Comme l'a dit tout à l'heure très justement M. Garrec, nous avons décidé hier l'institution de collectivités à caractère particulier. Cela vise notamment les villes de Paris, Lyon et Marseille ! Si la commune absorbe le département comme à Paris, ce sera naturellement une collectivité à caractère particulier !
Le Gouvernement émet donc un avis défavorable sur cet amendement.
M. le président. La parole est à M. Jean Chérioux, contre l'amendement.
M. Jean Chérioux. La commission et le Gouvernement ont utilisé d'excellents arguments pour s'opposer à l'amendement de M. Bret.
En tant qu'ancien élu de Paris, je suis stupéfait de ce que nos collègues nous proposent. L'analyse juridique de M. Bret est complétement fausse ! Faire entrer dans la Constitution la notion d'arrondissement n'a aucun sens puisqu'il ne s'agit pas d'une collectivité et qu'un arrondissement n'a aucune existence juridique. Le maire a une existence juridique, il a un rôle, mais l'arrondissement en tant que tel n'existe pas : il n'est qu'un démantèlement de la communauté parisienne, marseillaise ou lyonnaise ; en outre, il ne possède pas d'autonomie budgétaire.
Je ne comprends pas que l'on puisse se permettre de faire des propositions de ce genre ! Je suis absolument contre cet amendement, parce qu'il est consternant.
M. le président. La parole est à M. Robert Bret, pour explication de vote.
M. Robert Bret. Je crois que vous n'avez pas prêté une oreille très attentive aux arguments que j'ai développés. Tout d'abord, j'ai évoqué non pas la question des arrondissements, mais celle des mairies d'arrondissement.

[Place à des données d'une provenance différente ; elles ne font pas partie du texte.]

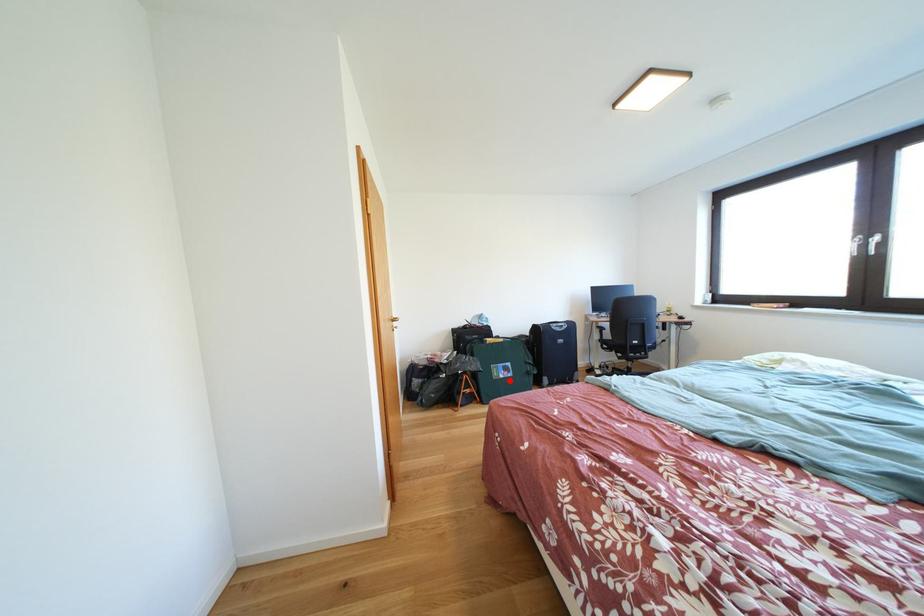
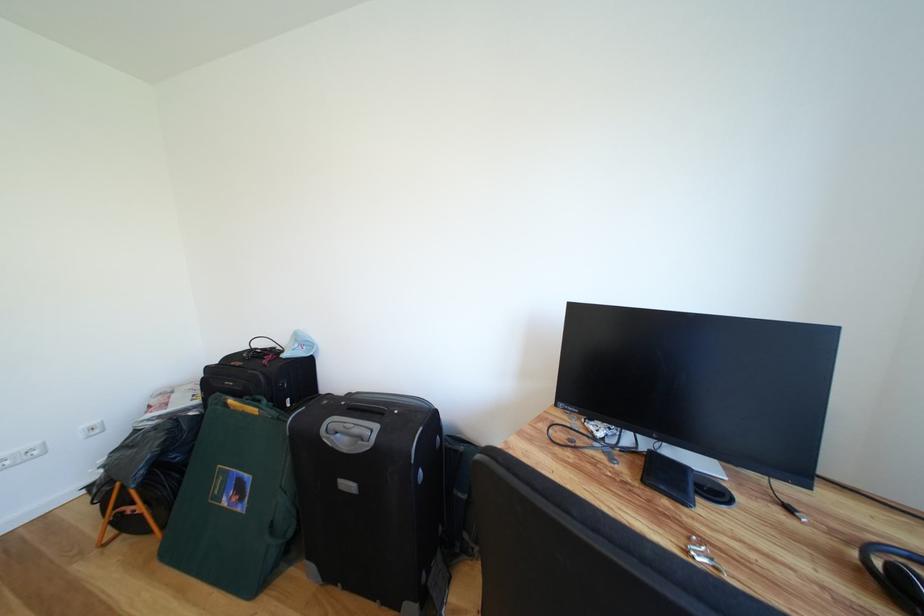
In the second image, find the point that corresponds to the highlighted location in the first image.

(234, 506)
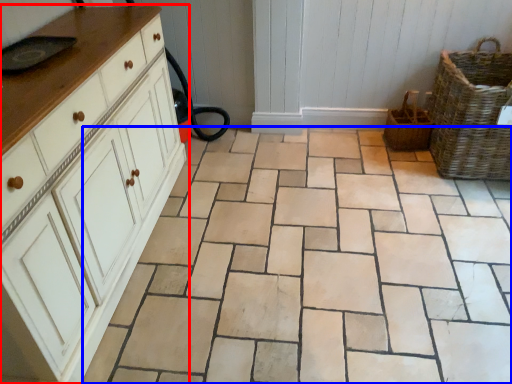
Question: Which object appears farthest to the camera in this image, chest of drawers (highlighted by a red box) or ceramic tile (highlighted by a blue box)?

Choices:
 (A) chest of drawers
 (B) ceramic tile

Answer: (B)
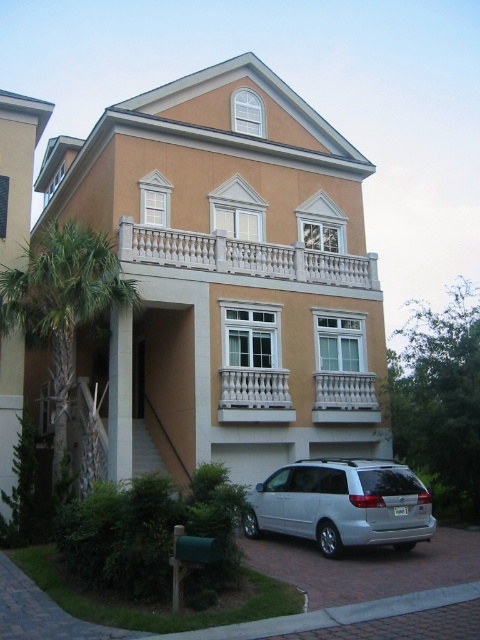
Question: Which object is the closest to the satin silver minivan at lower right?

Choices:
 (A) green leafy palm tree at left
 (B) white marble balustrade at center

Answer: (B)

Question: Does green leafy palm tree at left have a greater width compared to white marble balustrade at center?

Choices:
 (A) yes
 (B) no

Answer: (B)

Question: Can you confirm if green leafy palm tree at left is positioned below white marble balustrade at center?

Choices:
 (A) yes
 (B) no

Answer: (B)

Question: In this image, where is white stone balcony at upper center located relative to white marble balustrade at center?

Choices:
 (A) above
 (B) below

Answer: (A)

Question: Which is nearer to the white stone balcony at upper center?

Choices:
 (A) white marble balustrade at center
 (B) green leafy palm tree at left

Answer: (A)

Question: Estimate the real-world distances between objects in this image. Which object is closer to the satin silver minivan at lower right?

Choices:
 (A) white stone balcony at upper center
 (B) white marble balustrade at center

Answer: (B)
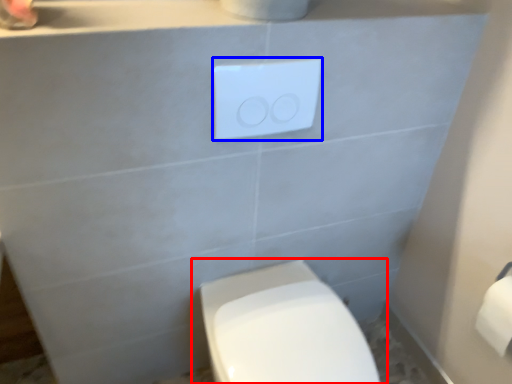
Question: Which object appears closest to the camera in this image, toilet (highlighted by a red box) or light switch (highlighted by a blue box)?

Choices:
 (A) toilet
 (B) light switch

Answer: (A)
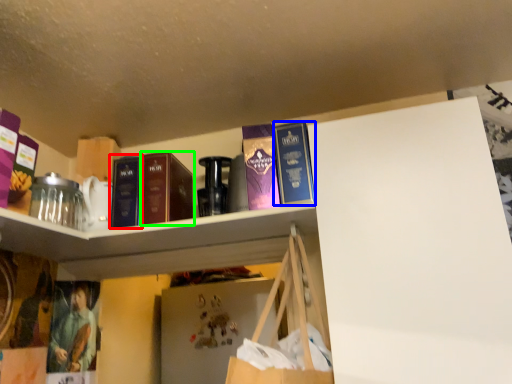
Question: Which is farther away from book (highlighted by a red box)? book (highlighted by a blue box) or book (highlighted by a green box)?

Choices:
 (A) book
 (B) book

Answer: (A)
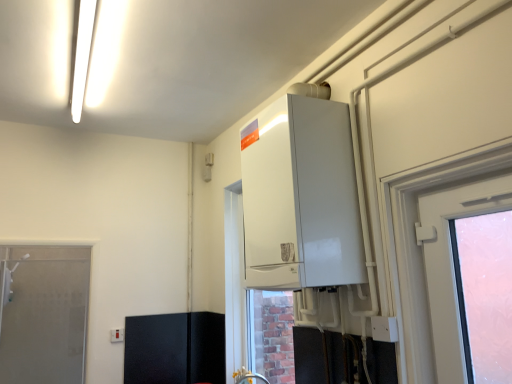
Question: Is point (68, 246) positioned closer to the camera than point (245, 382)?

Choices:
 (A) closer
 (B) farther

Answer: (B)

Question: Is frosted glass door at left bigger or smaller than matte silver faucet at lower center?

Choices:
 (A) big
 (B) small

Answer: (A)

Question: Estimate the real-world distances between objects in this image. Which object is closer to the matte silver faucet at lower center?

Choices:
 (A) frosted glass door at left
 (B) black leather cabinet at lower left
 (C) white glossy boiler at upper center

Answer: (B)

Question: Considering the real-world distances, which object is closest to the black leather cabinet at lower left?

Choices:
 (A) frosted glass door at left
 (B) matte silver faucet at lower center
 (C) white glossy boiler at upper center

Answer: (B)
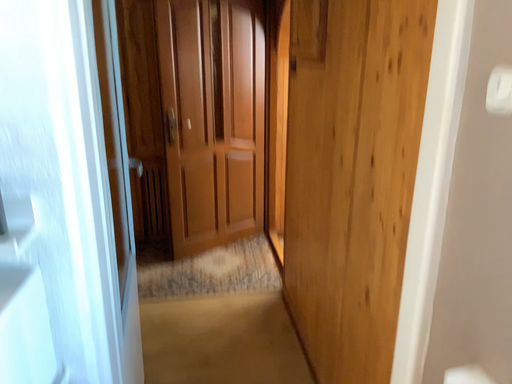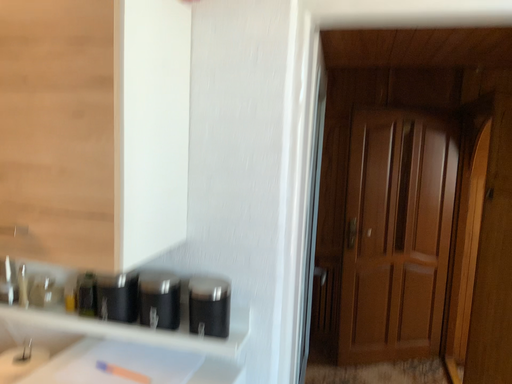
Question: How did the camera likely rotate when shooting the video?

Choices:
 (A) rotated right
 (B) rotated left

Answer: (B)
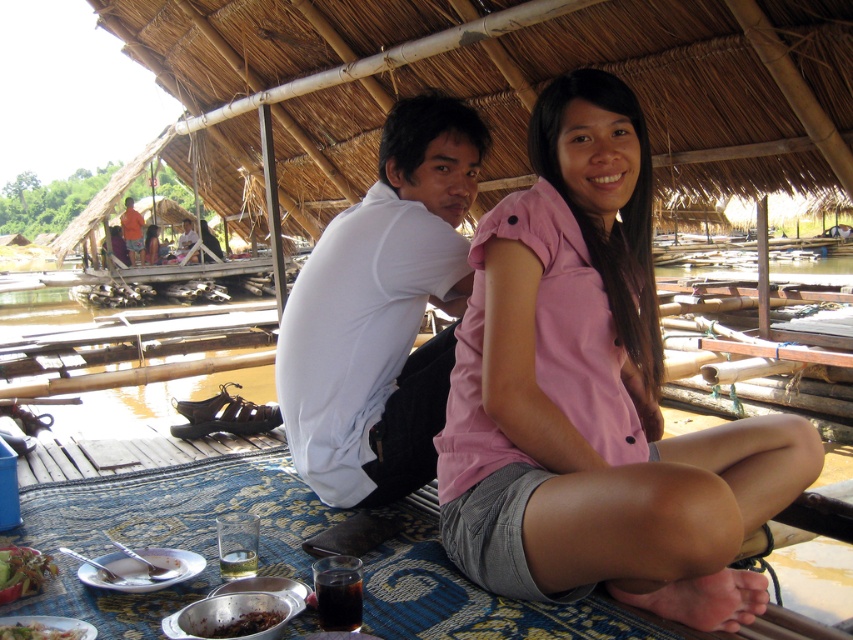
Question: Where is green leafy vegetables at lower left located in relation to green leafy salad at lower left in the image?

Choices:
 (A) left
 (B) right

Answer: (A)

Question: Which point is farther from the camera taking this photo?

Choices:
 (A) (38, 580)
 (B) (4, 637)

Answer: (A)

Question: Does green leafy vegetables at lower left appear on the right side of green leafy salad at lower left?

Choices:
 (A) no
 (B) yes

Answer: (A)

Question: Which object appears closest to the camera in this image?

Choices:
 (A) pink fabric shirt at center
 (B) dark brown glossy food at lower center
 (C) white matte shirt at center
 (D) green leafy salad at lower left

Answer: (A)

Question: Does pink fabric shirt at center have a greater width compared to dark brown glossy food at lower center?

Choices:
 (A) no
 (B) yes

Answer: (B)

Question: Estimate the real-world distances between objects in this image. Which object is farther from the pink fabric shirt at center?

Choices:
 (A) green leafy salad at lower left
 (B) white matte shirt at center
 (C) green leafy vegetables at lower left
 (D) dark brown glossy food at lower center

Answer: (C)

M. Jean Chérioux. C'est pareil !
M. Robert Bret. Non, ce n'est pas pareil. Quand on parle de décentralisation et de proximité pour mieux répondre aux besoins des populations, il faut faire preuve d'imagination et d'audace ! Or les mairies d'arrondissement dans des villes de deux millions ou de huit cent mille habitants - et mon expérience, en tant qu'élu local de Marseille, me permet de l'affirmer - sont un atout extraordinaire. Ensuite, la loi dite PML a reconnu les mairies d'arrondissement à Paris, Marseille et Lyon.
Quoi qu'il en soit, il me paraissait utile de soulever ces questions qui me semblent intéressantes : bien des questions, écartées un jour d'un revers de la main, resurgissent ensuite avec force.
Cela étant, compte tenu du déroulement du débat et devant le peu de réponses apportées aux questions de fond que j'ai soulevées, je préfère retirer mon amendement. (Protestations amusées sur les travées du RPR et des Républicains et Indépendants.)
M. le président. L'amendement n° 181 rectifié est retiré.
Nous allons maintenant examiner l'article 9 pour lequel la priorité a été ordonnée.
M. Claude Estier. Je demande la parole.
M. le président. La parole est à M. Claude Estier.
M. Claude Estier. Monsieur le président, je voudrais insister pour que l'on maintienne la discussion des articles dans l'ordre, parce que M. Claude Lise, comme il l'a expliqué tout à l'heure, doit assister à une réunion de la commission des finances.
Si l'on examine l'article 9 avant l'article 8, mon collègue ne pourra pas défendre ses amendements. Je vous demande donc, monsieur le président, de passer maintenant à la discussion de l'article 8.
M. le président. Malgré tout le plaisir qui serait le mien de vous donner satisfaction, monsieur Estier, je ne peux pas le faire puisque la priorité de l'article 9 a été ordonnée en raison du départ de M. Flosse.